The fifth annual field day, hosted by Washington State University, will include:
- Research on development of a solid set canopy delivery system (an efficient, in-place way to deliver nutrients and pesticides);
- a new planting of the new WSU apple, WA 38;
- an update on the apple-breeding program with the possibility of taste tests of some new apple variety candidates by fruit breeder Kate Evans, WSU associate professor in horticulture;
- introduction of Stefano Mussachi, the newly appointed WSU endowed chair in pomology (the science of fruit and fruit growing);
- research advances in fabric coverings to protect apples;
- apple-thinning research comparing chemical and mechanical approaches; and
- a replant study, in its final year of evaluation, by Mark Mazolla, with the U.S. Department of Agriculture in Wenatchee.
Workshops about biological control and weed control will be held 3-5 p.m., followed by the main presentations 5-6:30 p.m.
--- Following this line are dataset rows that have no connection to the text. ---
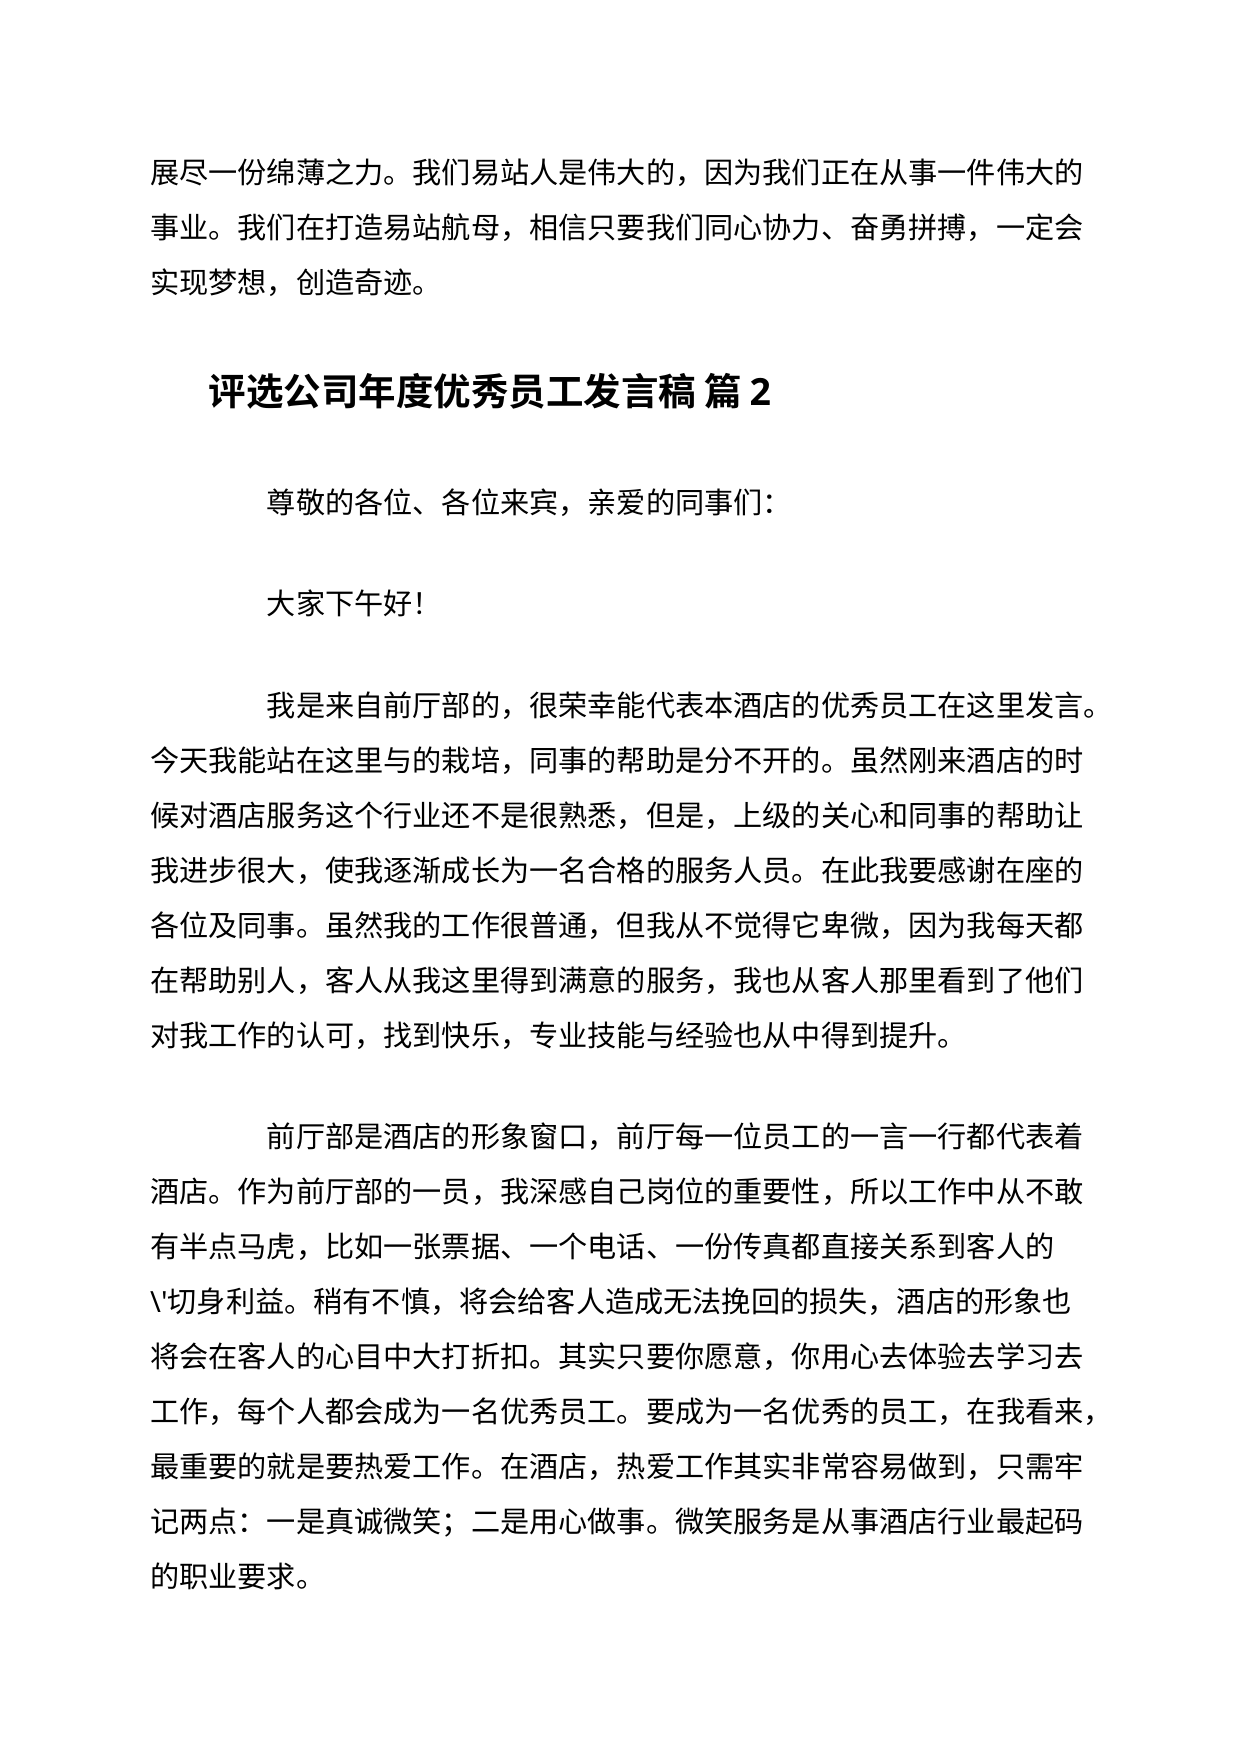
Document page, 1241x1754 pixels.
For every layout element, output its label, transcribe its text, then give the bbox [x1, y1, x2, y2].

text 我是来自前厅部的，很荣幸能代表本酒店的优秀员工在这里发言。今天我能站在这里与的栽培，同事的帮助是分不开的。虽然刚来酒店的时候对酒店服务这个行业还不是很熟悉，但是，上级的关心和同事的帮助让我进步很大，使我逐渐成长为一名合格的服务人员。在此我要感谢在座的各位及同事。虽然我的工作很普通，但我从不觉得它卑微，因为我每天都在帮助别人，客人从我这里得到满意的服务，我也从客人那里看到了他们对我工作的认可，找到快乐，专业技能与经验也从中得到提升。 [150, 683, 1090, 1054]
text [150, 150, 1090, 302]
text 评选公司年度优秀员工发言稿 篇2 [150, 362, 1090, 416]
text 大家下午好！ [150, 581, 1090, 623]
text 尊敬的各位、各位来宾，亲爱的同事们： [150, 479, 1090, 521]
text 前厅部是酒店的形象窗口，前厅每一位员工的一言一行都代表着酒店。作为前厅部的一员，我深感自己岗位的重要性，所以工作中从不敢有半点马虎，比如一张票据、一个电话、一份传真都直接关系到客人的\'切身利益。稍有不慎，将会给客人造成无法挽回的损失，酒店的形象也将会在客人的心目中大打折扣。其实只要你愿意，你用心去体验去学习去工作，每个人都会成为一名优秀员工。要成为一名优秀的员工，在我看来，最重要的就是要热爱工作。在酒店，热爱工作其实非常容易做到，只需牢记两点：一是真诚微笑；二是用心做事。微笑服务是从事酒店行业最起码的职业要求。 [150, 1114, 1090, 1595]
Dinner will follow in the orchard equipment compound.
The workshops are free, but please RSVP to indicate which workshop you would like to participate in by contacting Darla Ewald at email@example.com or 509-663-8181 by July 31.
In the session on enhancing biological control, participants will learn about identifying natural enemies in different life stages, including predators, parasitoids and their pest prey or hosts. Sampling techniques will be reviewed and natural enemies collected to hone identification skills. New monitoring tools and pesticide effects for natural enemies will be discussed and take-home guides will be provided.
In the second workshop, WSU extension educator Tim Smith will discuss weed control while touring orchards with attendees and showing combinations of herbicides that provide season-long control. His expertise and access to plots at the research orchard will provide a realistic and practical comparison of different weed control programs.